From the Archives: The Case for Smaller Classes

We look back to one of the classic experiments in education: an attempt to determine the effects of class size on young students’ learning.

by Frederick Mosteller

As students return to schools across the country, we look back to a description of one of the classic experiments in education: an attempt to determine the effects of class size on young pupils’ learning. The results remain a subject of political controversy, because the fiscal implications are significant (it is obviously much more expensive to staff smaller classes), but the caliber of the research and the kind of objective inquiry described remain models for assessing any of the nation’s many attempts—in the years since, and today—to effect better K-12 education: surely a critical social goal on which all citizens can agree. ~The Editors

The United States is now engaged in a large and extensive program to improve our nation’s public-school systems. Last year Congress adopted President Clinton’s initiative to begin the federal funding necessary to add 100,000 elementary-school teachers and a substantial number of new classroom buildings throughout the country.

Some states are undertaking similar initiatives. An example is the California program, begun in September 1996 under Republican governor Pete Wilson, that aimed to reduce class size in kindergarten through third grade to 20 students. Although California’s new reduced-class-size programs have been criticized for inadequate preparation, the state’s failure to line up enough additional classrooms and teachers may have encouraged President Clinton’s proposals. Meanwhile, three other states—Florida, Georgia, and Utah—have been considering smaller classes in the early grades.

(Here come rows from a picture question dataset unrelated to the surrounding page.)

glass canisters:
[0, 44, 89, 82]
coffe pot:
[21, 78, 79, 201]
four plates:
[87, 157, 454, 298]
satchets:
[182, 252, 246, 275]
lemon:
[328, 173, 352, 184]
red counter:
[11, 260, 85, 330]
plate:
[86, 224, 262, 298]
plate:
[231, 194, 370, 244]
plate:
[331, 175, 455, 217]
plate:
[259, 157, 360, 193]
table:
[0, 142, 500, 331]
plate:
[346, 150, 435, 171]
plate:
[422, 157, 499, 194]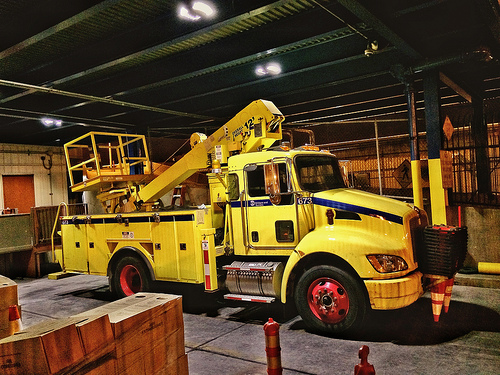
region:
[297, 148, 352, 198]
window of the truck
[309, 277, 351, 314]
red rim of tire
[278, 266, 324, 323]
black tire on ground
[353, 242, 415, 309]
light on front of truck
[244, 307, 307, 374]
red and silver item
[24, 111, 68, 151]
light on top of roof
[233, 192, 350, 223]
blue strip of truck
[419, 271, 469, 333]
orange and white cone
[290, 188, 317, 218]
number on side of truck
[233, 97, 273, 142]
the number twelve on truck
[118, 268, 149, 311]
the truck rim is red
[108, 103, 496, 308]
the utility truck is yellow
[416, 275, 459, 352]
hazard cones on the front of te truck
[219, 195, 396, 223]
blue stripe on the truck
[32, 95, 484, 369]
utility truck parked inside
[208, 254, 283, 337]
two sets of steps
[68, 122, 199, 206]
bucket on the back of truck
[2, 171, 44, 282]
door in the building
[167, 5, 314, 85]
lights in the ceiling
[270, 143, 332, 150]
yellow lights on top of truck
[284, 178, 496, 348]
red wheel on truck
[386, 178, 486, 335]
orange and white cones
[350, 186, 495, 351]
cones stacked on truck front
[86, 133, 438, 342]
yellow truck with blue stripe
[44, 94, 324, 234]
lift on back of truck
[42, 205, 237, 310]
compartments on side of truck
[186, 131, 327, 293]
passenger door of truck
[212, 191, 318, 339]
metal steps on truck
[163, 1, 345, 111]
overhead lights are on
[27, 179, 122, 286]
step and rail on back of truck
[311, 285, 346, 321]
a red wheel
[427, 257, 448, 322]
orange and white cones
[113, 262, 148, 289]
the back tire of the truck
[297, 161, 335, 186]
the windshield of the truck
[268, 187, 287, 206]
side mirror of the truck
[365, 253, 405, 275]
the headlights on the truck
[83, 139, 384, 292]
a yellow truck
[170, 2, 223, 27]
lights up above on the ceiling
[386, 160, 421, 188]
a yellow traffic sign in the background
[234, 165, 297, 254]
it is the door on the truck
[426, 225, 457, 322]
Two stacks of upside down orange cones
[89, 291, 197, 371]
Stack of crates in a warehouse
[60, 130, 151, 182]
Yellow cage on the back of a truck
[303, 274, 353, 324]
Red hub cab on a black wheel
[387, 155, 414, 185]
Yellow crossing sign in a warehouse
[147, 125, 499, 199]
Fence behind a truck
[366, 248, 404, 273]
Headlight on front of a truck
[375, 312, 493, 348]
Shadow of a truck on the ground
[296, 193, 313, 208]
White numbers 673 on a truck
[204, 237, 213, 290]
Red and white reflectors on a truck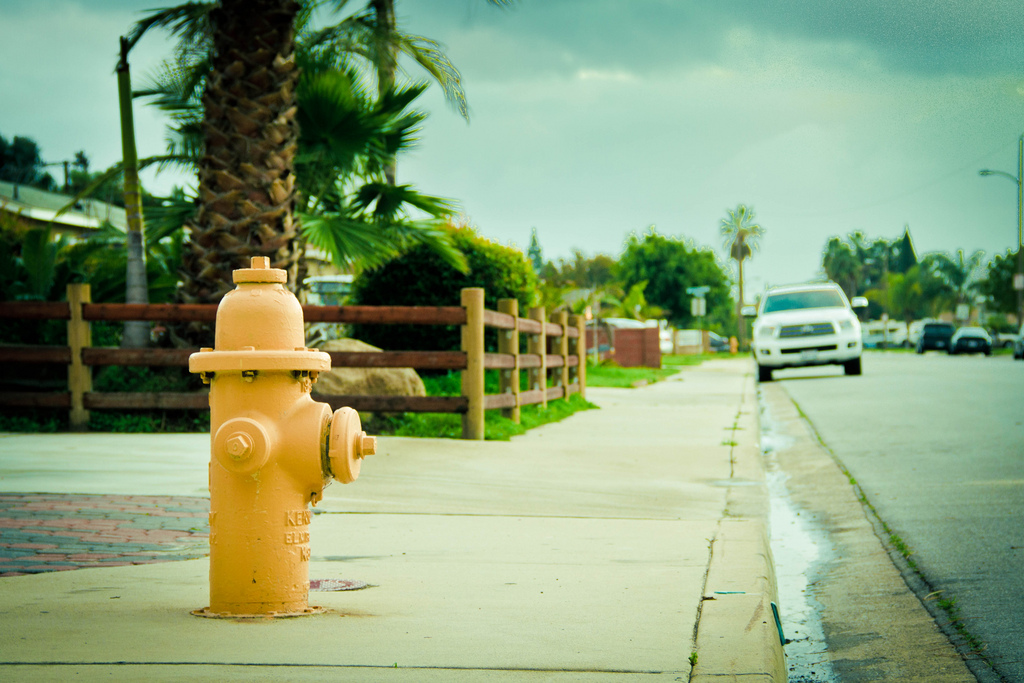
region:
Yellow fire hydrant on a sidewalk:
[190, 252, 377, 617]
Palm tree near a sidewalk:
[112, 3, 466, 425]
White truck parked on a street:
[748, 284, 872, 382]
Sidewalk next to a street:
[4, 350, 969, 674]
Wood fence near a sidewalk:
[5, 277, 582, 432]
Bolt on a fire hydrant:
[223, 430, 247, 462]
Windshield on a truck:
[757, 282, 847, 314]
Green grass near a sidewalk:
[576, 337, 714, 395]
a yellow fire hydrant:
[173, 215, 414, 633]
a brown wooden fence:
[46, 216, 588, 433]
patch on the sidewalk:
[5, 447, 274, 613]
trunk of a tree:
[150, 0, 338, 428]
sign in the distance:
[672, 259, 721, 355]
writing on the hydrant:
[258, 500, 332, 570]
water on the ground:
[716, 364, 846, 668]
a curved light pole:
[953, 136, 1021, 251]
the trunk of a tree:
[190, 22, 296, 304]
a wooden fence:
[66, 296, 589, 423]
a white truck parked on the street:
[755, 287, 854, 373]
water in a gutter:
[759, 470, 836, 674]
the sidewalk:
[381, 418, 726, 679]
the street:
[805, 338, 1011, 560]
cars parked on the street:
[913, 316, 1016, 359]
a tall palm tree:
[713, 206, 753, 308]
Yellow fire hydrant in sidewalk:
[185, 249, 381, 620]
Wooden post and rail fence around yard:
[5, 277, 590, 439]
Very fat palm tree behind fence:
[51, 0, 475, 345]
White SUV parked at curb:
[746, 278, 865, 386]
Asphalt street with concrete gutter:
[774, 351, 1021, 678]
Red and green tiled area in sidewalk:
[2, 489, 209, 578]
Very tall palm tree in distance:
[714, 200, 769, 337]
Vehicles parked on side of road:
[913, 318, 999, 360]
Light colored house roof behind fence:
[0, 180, 130, 237]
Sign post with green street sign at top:
[686, 282, 713, 362]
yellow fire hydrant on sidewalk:
[202, 241, 367, 609]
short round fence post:
[57, 278, 102, 421]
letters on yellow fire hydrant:
[276, 500, 311, 561]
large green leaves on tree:
[304, 201, 419, 266]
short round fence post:
[460, 282, 490, 438]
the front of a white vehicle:
[750, 284, 872, 377]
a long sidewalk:
[2, 339, 765, 668]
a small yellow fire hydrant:
[197, 230, 388, 638]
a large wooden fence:
[5, 263, 597, 442]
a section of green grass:
[580, 354, 658, 387]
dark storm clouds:
[383, 0, 1022, 146]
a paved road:
[791, 313, 1022, 680]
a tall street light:
[965, 160, 1022, 243]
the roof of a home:
[2, 174, 126, 226]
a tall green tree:
[623, 224, 742, 335]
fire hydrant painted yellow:
[185, 250, 381, 627]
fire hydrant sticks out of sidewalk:
[182, 247, 379, 630]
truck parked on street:
[745, 272, 870, 386]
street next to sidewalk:
[761, 335, 1022, 680]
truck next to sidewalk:
[742, 279, 872, 388]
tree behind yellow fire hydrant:
[116, 1, 474, 390]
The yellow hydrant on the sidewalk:
[178, 255, 375, 623]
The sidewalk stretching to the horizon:
[1, 349, 782, 681]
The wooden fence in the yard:
[61, 278, 600, 444]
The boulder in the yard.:
[314, 331, 425, 407]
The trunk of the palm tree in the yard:
[177, 0, 317, 304]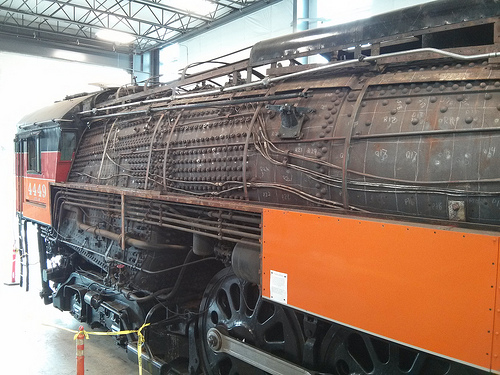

Like many ideas about how to improve or reform education, the effort to reduce class size is controversial. Some critics of public education see the program as a boondoggle, at worst a payoff to entrenched teachers’ unions. Others say strengthening teacher training or generally improving the quality of teachers would be more efficacious.

This disagreement over methods of educational reform points to a troubling discovery—we have little, if any, objective, useful data on what really works in education, a quarter-trillion-dollar-plus enterprise that vitally affects our children. In the case of class-size reduction, however, there are such data, and they offer strong evidence that smaller classes in the early grades improve children’s learning. We need, therefore, to pay attention to this example of an educational experiment, both for its immediate bearing on the current issue of class-size reduction and for its larger message about how we ought to go about evaluating what works to improve education.

Project STAR (Student/Teacher Achievement Ratio), the state of Tennessee’s four-year study of the educational effects of class size and teachers’ aides in the early grades, is one of the great experiments in education in U.S. history. Its importance derives in part from its being a statewide study and in part from its size and duration. But even more important is the care taken in the study’s design and execution. Not only are the findings valuable, but Project STAR is also extremely important as an example of the kind of experiment needed to appraise other school programs, and as proof that such a project can be implemented successfully on a statewide basis.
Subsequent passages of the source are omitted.